Number of nodes:  325729
Number of edges:  1117563


In [28]:
# calculate number of triangles
triangles = nx.triangles(G_undirected)

print("Number of triangles: ", sum(triangles.values()) / 3)

Number of triangles:  8910005.0


## Streaming graph algorithm

In [10]:
stream = []

edge_res = [] # list of edges (i, j)
wedge_res = [] # list of wedges (i, j, k)
isClosed = [] # boolean array
tot_wedges = 0 # this is the total number of wedges formed by edges in the current edge res

def closed_by(wedge, edge):
    if edge[0] == wedge[2] and edge[1] == wedge[0]:
        return True
    return False

def update_tot_wedges():
    global tot_wedges

    for i in range(len(edge_res)):
        for j in range(i + 1, len(edge_res)):
            intersection = set(edge_res[i]).intersection(set(edge_res[j]))
            if len(intersection) == 1 and (edge_res[i][1] == edge_res[j][0] or edge_res[i][0] == edge_res[j][1]):
                tot_wedges += 1

def calculate_N_t(edge_t):
    N_t_list = []

    for i in range(len(edge_res)):
        intersection = set(edge_t).intersection(set(edge_res[i]))
        if len(intersection) == 1 and (edge_res[i][1] == edge_t[0] or edge_res[i][0] == edge_t[1]):
            N_t_list.append(i)

    return N_t_list

def streaming_triangles(s_e, s_w):
    global edge_res, wedge_res

    k_t = []
    T_t = []

    # initialize edge_res, wedge_res with size s_e, s_w
    for i in range(s_e):
        edge_res.append((0, 0))
    for i in range(s_w):
        wedge_res.append((0, 0, 0))
        isClosed.append(False)

    for edge_t, t in zip(stream, range(1, len(stream) + 1)):
        update(edge_t, s_e, s_w, t)
        # count the fraction of entries in isClosed set to true
        p = sum(isClosed) / len(isClosed) if len(isClosed) != 0 else 0
        k_t.append(3 * p)
        T_t.append((p * t * t / s_e * (s_e - 1)) * tot_wedges)

    return T_t

def update(edge_t, s_e, s_w, t):
    global isClosed, tot_wedges, edge_res, wedge_res

    for i in range(s_w):
        if closed_by(wedge_res[i], edge_t):
            isClosed[i] = True

    edge_res_old = edge_res.copy()

    for i in range(s_e):
        # pick a random number from 0 to 1
        x = random.random()
        if x <= 1 / t:
            edge_res[i] = edge_t
        # if there were any updates of edge res
    if edge_res != edge_res_old:
        # update tot_wedges, the number of wedges formed by edge_res
        update_tot_wedges()
        N_t_list = calculate_N_t(edge_t)
        new_wedges = len(N_t_list)

        # print(edge_res)
        # print(wedge_res)

        for i in range(s_w):
            x = random.random()
            ratio = new_wedges / tot_wedges if tot_wedges != 0 else 0
            if x <= ratio:
                wedge_res[i] = (edge_t[0], edge_res[i][0], edge_res[i][1])
                wedge_res[i] = (edge_res[i][0], edge_res[i][1], edge_t[1])
                # pick uniform random wedge in N_t_list
                i = random.randint(0, len(N_t_list) - 1)
                index = N_t_list[i]
                wedge_res[index] = (edge_res[index][0], edge_t[0], edge_t[1]) # TODO: check if we save it in the right order
                isClosed[index] = False

In [12]:
stream = [(1, 2), (1, 3), (4, 1), (2, 3), (2, 4), (3, 4)]
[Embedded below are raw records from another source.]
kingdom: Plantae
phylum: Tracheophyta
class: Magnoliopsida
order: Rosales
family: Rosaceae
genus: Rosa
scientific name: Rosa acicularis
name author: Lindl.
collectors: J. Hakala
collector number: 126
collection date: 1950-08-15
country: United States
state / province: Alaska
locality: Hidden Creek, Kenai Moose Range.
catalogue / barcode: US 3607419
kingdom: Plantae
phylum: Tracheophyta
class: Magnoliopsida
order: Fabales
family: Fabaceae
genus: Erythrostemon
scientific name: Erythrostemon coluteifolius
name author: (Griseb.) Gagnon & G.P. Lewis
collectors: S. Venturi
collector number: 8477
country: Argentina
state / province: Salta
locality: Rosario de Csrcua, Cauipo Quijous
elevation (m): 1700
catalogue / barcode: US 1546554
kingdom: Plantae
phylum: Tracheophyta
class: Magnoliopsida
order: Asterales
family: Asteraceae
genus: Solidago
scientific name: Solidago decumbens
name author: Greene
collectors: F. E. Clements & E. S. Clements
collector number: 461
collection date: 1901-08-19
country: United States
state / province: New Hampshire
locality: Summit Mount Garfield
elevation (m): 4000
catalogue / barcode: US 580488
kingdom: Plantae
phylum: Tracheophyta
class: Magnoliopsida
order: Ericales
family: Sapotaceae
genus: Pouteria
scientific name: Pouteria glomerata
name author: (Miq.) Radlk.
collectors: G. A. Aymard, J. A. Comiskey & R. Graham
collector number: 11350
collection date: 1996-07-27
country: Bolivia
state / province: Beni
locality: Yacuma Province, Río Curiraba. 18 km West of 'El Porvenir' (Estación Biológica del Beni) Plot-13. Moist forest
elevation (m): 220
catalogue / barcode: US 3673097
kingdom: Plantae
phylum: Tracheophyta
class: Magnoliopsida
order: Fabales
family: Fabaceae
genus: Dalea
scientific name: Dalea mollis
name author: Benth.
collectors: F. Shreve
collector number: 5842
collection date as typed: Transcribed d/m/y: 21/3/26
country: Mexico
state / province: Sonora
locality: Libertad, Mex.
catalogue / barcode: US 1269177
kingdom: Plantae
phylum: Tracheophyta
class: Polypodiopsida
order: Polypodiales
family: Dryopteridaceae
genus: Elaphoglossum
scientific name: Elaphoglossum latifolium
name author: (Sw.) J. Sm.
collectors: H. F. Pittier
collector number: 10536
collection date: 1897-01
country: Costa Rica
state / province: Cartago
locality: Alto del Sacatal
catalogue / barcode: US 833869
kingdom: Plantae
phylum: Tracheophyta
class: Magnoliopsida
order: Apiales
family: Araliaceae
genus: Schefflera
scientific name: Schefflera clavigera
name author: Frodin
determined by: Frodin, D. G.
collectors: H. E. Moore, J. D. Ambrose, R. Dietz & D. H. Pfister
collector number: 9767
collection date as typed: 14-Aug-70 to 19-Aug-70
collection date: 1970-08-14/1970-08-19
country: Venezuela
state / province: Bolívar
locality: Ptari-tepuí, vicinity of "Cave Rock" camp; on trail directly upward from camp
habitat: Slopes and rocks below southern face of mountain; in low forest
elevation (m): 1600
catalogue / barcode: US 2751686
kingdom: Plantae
print(streaming_triangles(6, 6))

[0.0, 0.0, 0.0, 0.0, 0.0, 0.0]


## Final questions

1. What were the challenges you faced when implementing the algorithm?
2. Can the algorithm be easily parallelized? If yes, how? If not, why? Explain.
3. Does the algorithm work for unbounded graph streams? Explain.
4. Does the algorithm support edge deletions? If not, what modification would it need? Explain.